Peggy Bechko: Put It On Pause


by Peggy Bechko

Put It On Pause

Have you considered that your hero or heroine might need a break?

It’s true, they do, along with your reading or watching audience. Sometimes as writers it’s all too easy for us to be swept up in the stories we’re creating and forget everyone needs a break now and then. We just push forward, hard, and I believe something is lost. A story, building toward climax, needs those little breaks which in turn allow each sequence to build even more in intensity. I mean look, even Frodo of Lord of The Rings fame had a moment to catch his breath in Rivendell. And Harry Potter was provided some breaks along with way at Hogwarts.

Be present in your story. Foreshadow what’s approaching, but give your characters a chance to regroup. If a character has a kicked back moment, thinking all the while, I did it, I made it, while a shadow lurks in the background and the reader or watcher knows, oh no you didn’t! your reader or watcher knows something’s coming! At that juncture the tension and suspense is ratcheted up just that much more. You hook your reader just that much more firmly.

It can be physical like in the Die Hard movies or The Lord of the Rings or the Fast and Furious flick or Harry Potter. Or, as mentioned above it could be mental, thinking the goal has been met. (Some of the same movies mentioned above also have the mental pause.)

Why, you ask, why give pause? Why not just push ahead, keep the action in high gear, keep the watcher or reader on the edge of his or her seat?

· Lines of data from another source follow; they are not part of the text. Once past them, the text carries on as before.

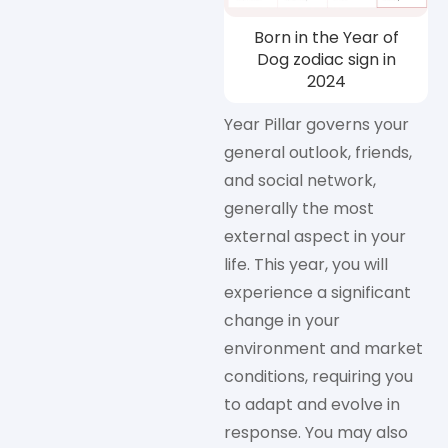
Born in the Year of
Dog zodiac sign in
2024
Year Pillar governs your
general outlook, friends,
and social network,
generally the most
external aspect in your
life. This year, you will
experience a significant
change in your
environment and market
conditions, requiring you
to adapt and evolve in
response. You may also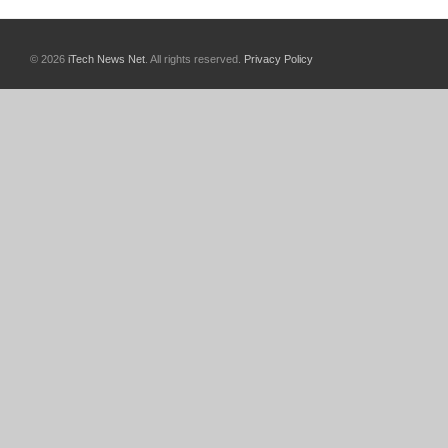
© 2026
iTech News Net
. All rights reserved.
Privacy Policy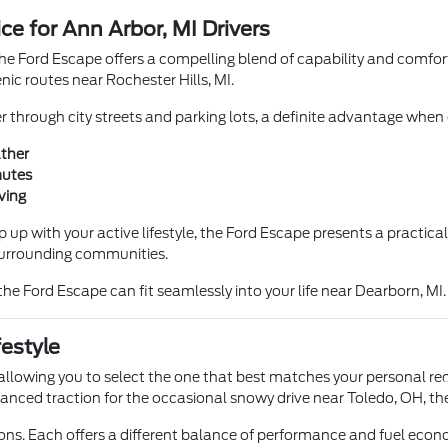
e for Ann Arbor, MI Drivers
he Ford Escape offers a compelling blend of capability and comfort
c routes near Rochester Hills, MI.
through city streets and parking lots, a definite advantage when ex
ther
mutes
ving
 up with your active lifestyle, the Ford Escape presents a practical
surrounding communities.
he Ford Escape can fit seamlessly into your life near Dearborn, MI.
festyle
allowing you to select the one that best matches your personal req
hanced traction for the occasional snowy drive near Toledo, OH, the
ons. Each offers a different balance of performance and fuel econ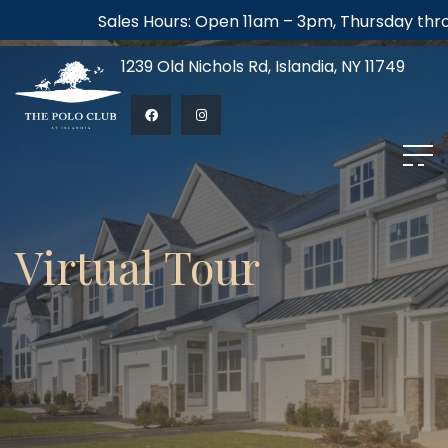
Sales Hours: Open 11am – 3pm, Thursday through
1239 Old Nichols Rd, Islandia, NY 11749
Virtual Tour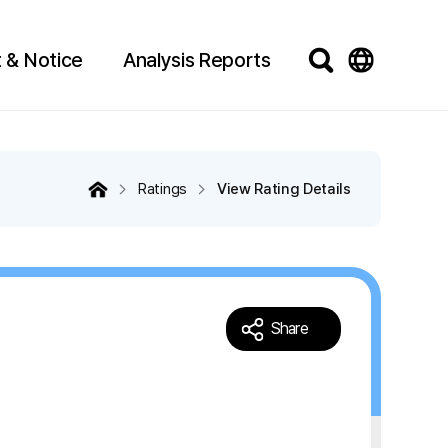
 & Notice
Analysis Reports
Ratings
View Rating Details
Share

There are several reasons. The roller coaster ride can be just that much more intense, much more gratifying, if you keep the audience guessing. These pauses create spaces of accomplishment, of promise and hope. When these pauses punctuate fear, horror, anxiety and all the darker emotions it keeps the reader and watcher involved, anticipating what will happen next. Worrying about the hero or heroine. Will the next ‘curve’ be good or bad? The anticipation, the uncertainty, keeps the story exciting, to the X factor in fact. Just driving ahead hard loses that emotional punctuation mark.

Also, simply, it’s more interesting. If you tell a story that’s all smiles, sunshine and roses it gets boring, right? The same can apply to full-throttle, all-ahead, non-stop action. Without a short pause at least once in a while it can become boring in the sense of, ‘yeah, yeah, on to the next chase’ mind set. Continual pounding can become dull. If a reader or a movie watcher is continually beaten over the head it can create an environment where that person just wants to ‘get to the meat of it’ and move on.

And, if you’re going to produce a happy ending, don’t you think perhaps you should provide a few moments of humor or happiness or at least breath-catching in the story before you get to the end? Something to hint to the audience, your readers and watchers, that this story won’t be all ‘action’ (physical, emotional and/or mental) and then be left hanging? Again, foreshadowing.

Think about it. Read your manuscript or script and see if there aren’t some places where the characters can take a breather. Trust me. Your roller coaster will be all that much more exciting.